_PROBLEM TO SOLVE_. Look through the entries and report how many lines include the word "ejemplo". Give the number alone.

_MATERIAL PROVIDED_.
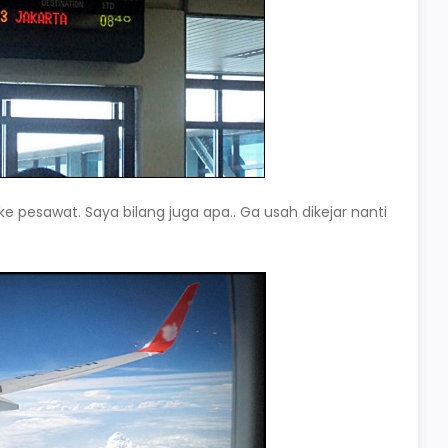
e pesawat. Saya bilang juga apa.. Ga usah dikejar nanti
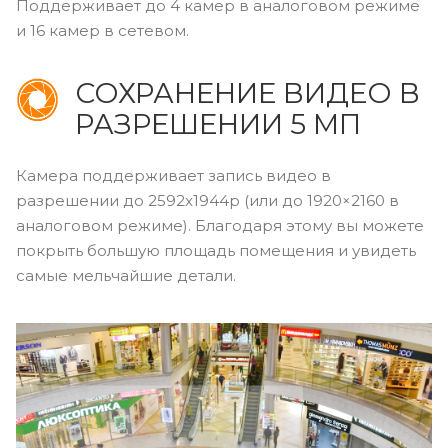
Поддерживает до 4 камер в аналоговом режиме
и 16 камер в сетевом.
СОХРАНЕНИЕ ВИДЕО В
РАЗРЕШЕНИИ 5 МП
Камера поддерживает запись видео в
разрешении до 2592x1944p (или до 1920×2160 в
аналоговом режиме). Благодаря этому вы можете
покрыть большую площадь помещения и увидеть
самые мельчайшие детали.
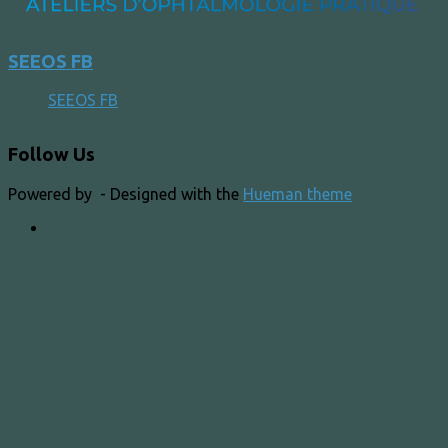
SEEOS FB
SEEOS FB
Follow Us
Powered by
- Designed with the
Hueman theme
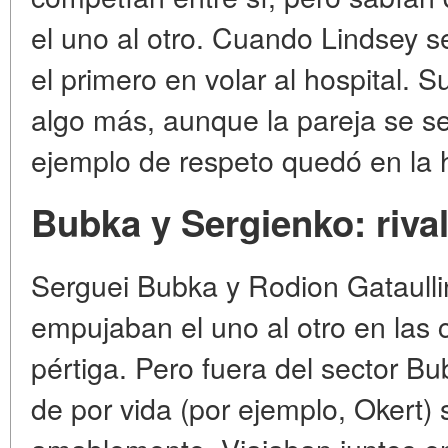
el uno al otro. Cuando Lindsey se 
el primero en volar al hospital. S
algo más, aunque la pareja se sep
ejemplo de respeto quedó en la h
Bubka y Sergienko: riva
Serguei Bubka y Rodion Gataulli
empujaban el uno al otro en las 
pértiga. Pero fuera del sector 
de por vida (por ejemplo, Okert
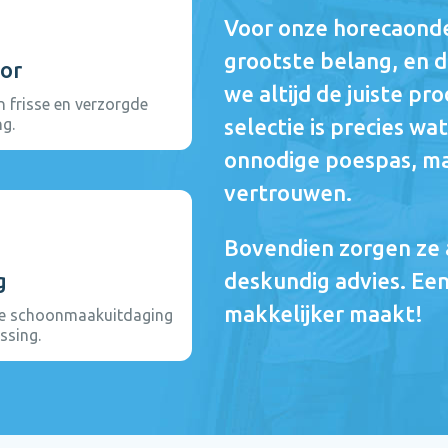
Voor onze horecaonde
grootste belang, en 
or
we altijd de juiste p
en frisse en verzorgde
selectie is precies w
ng.
onnodige poespas, ma
vertrouwen.
Bovendien zorgen ze a
g
deskundig advies. Een
makkelijker maakt!
ke schoonmaakuitdaging
ssing.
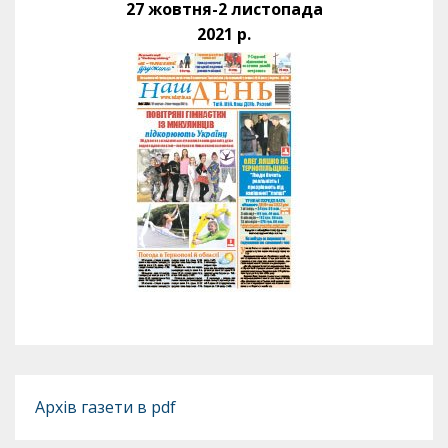
27 жовтня-2 листопада
2021 р.
Архів газети в pdf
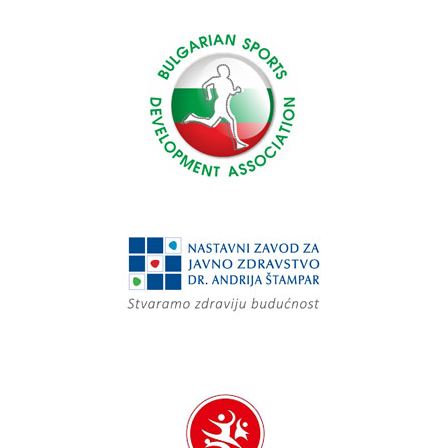
projekti
Active
in
Sport
Again!
"AS-
A"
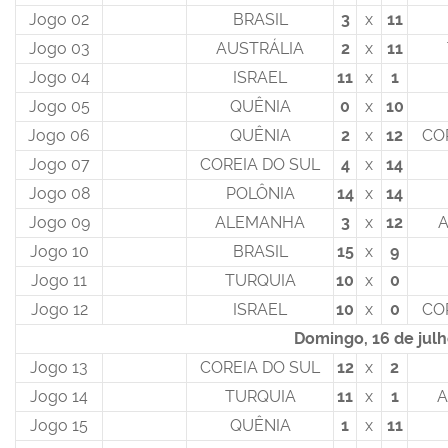
Jogo 02
BRASIL
3
x
11
Jogo 03
AUSTRÁLIA
2
x
11
Jogo 04
ISRAEL
11
x
1
Jogo 05
QUÊNIA
0
x
10
Jogo 06
QUÊNIA
2
x
12
CO
Jogo 07
COREIA DO SUL
4
x
14
Jogo 08
POLÔNIA
14
x
14
Jogo 09
ALEMANHA
3
x
12
A
Jogo 10
BRASIL
15
x
9
Jogo 11
TURQUIA
10
x
0
Jogo 12
ISRAEL
10
x
0
CO
Domingo, 16 de jul
Jogo 13
COREIA DO SUL
12
x
2
Jogo 14
TURQUIA
11
x
1
Jogo 15
QUÊNIA
1
x
11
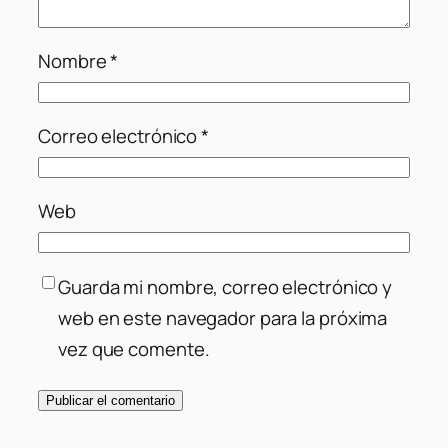
Nombre
*
Correo electrónico
*
Web
Guarda mi nombre, correo electrónico y
web en este navegador para la próxima
vez que comente.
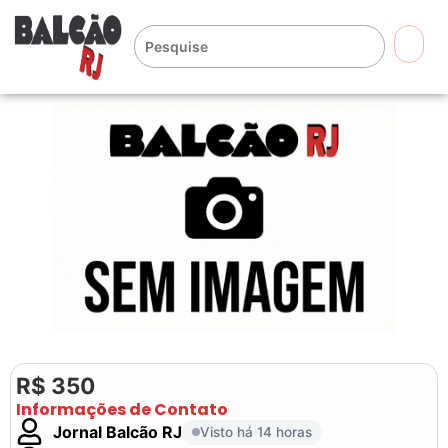
🔍
R$ 350
Informações de Contato
Jornal Balcão RJ
Visto há 14 horas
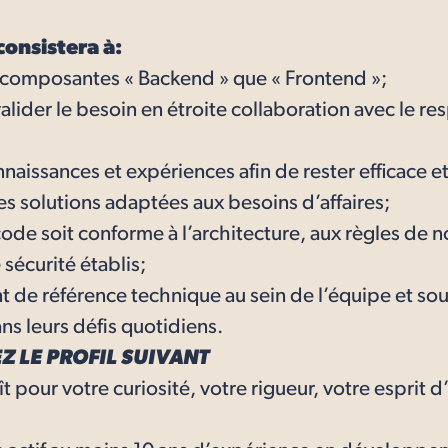
onsistera à:
 composantes « Backend » que « Frontend »;
lider le besoin en étroite collaboration avec le r
aissances et expériences afin de rester efficace et
solutions adaptées aux besoins d’affaires;
code soit conforme à l’architecture, aux règles de 
sécurité établis;
 de référence technique au sein de l’équipe et sout
s leurs défis quotidiens.
 LE PROFIL SUIVANT
 pour votre curiosité, votre rigueur, votre esprit 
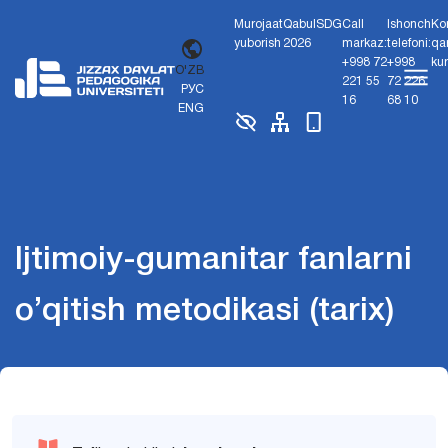
Murojaat
Qabul
SDG
Call
Ishonch
Ko
yuborish
2026
markaz:
telefoni:
qa
+998 72
+998
ku
O'ZB
221 55
72 226
РУС
16
68 10
ENG
Ijtimoiy-gumanitar fanlarni
o’qitish metodikasi (tarix)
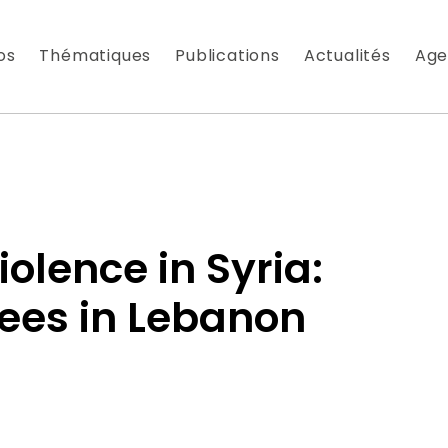
os
Thématiques
Publications
Actualités
Age
iolence in Syria:
ees in Lebanon
 À NOTRE NEWSLETTER
es nouveautés que nous réservons à nos fidèles abonnés
 messagerie est uniquement utilisée pour vous envoyer n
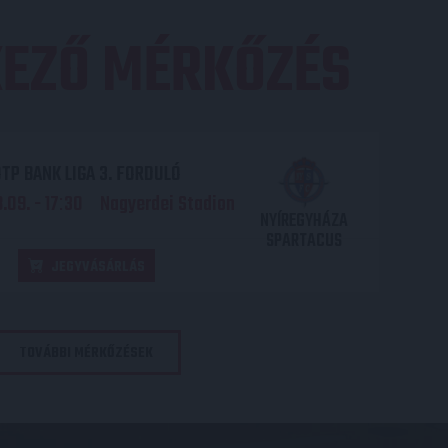
EZŐ MÉRKŐZÉS
TP BANK LIGA 3. FORDULÓ
.09. - 17
30
Nagyerdei Stadion
:
NYÍREGYHÁZA
SPARTACUS
JEGYVÁSÁRLÁS
TOVÁBBI MÉRKŐZÉSEK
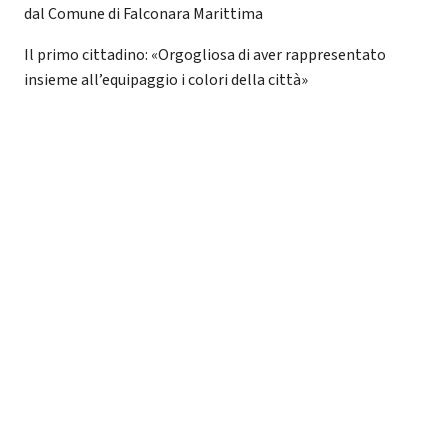
dal Comune di Falconara Marittima
Il primo cittadino: «Orgogliosa di aver rappresentato
insieme all’equipaggio i colori della città»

_WRITTEN RESPONSE_. 2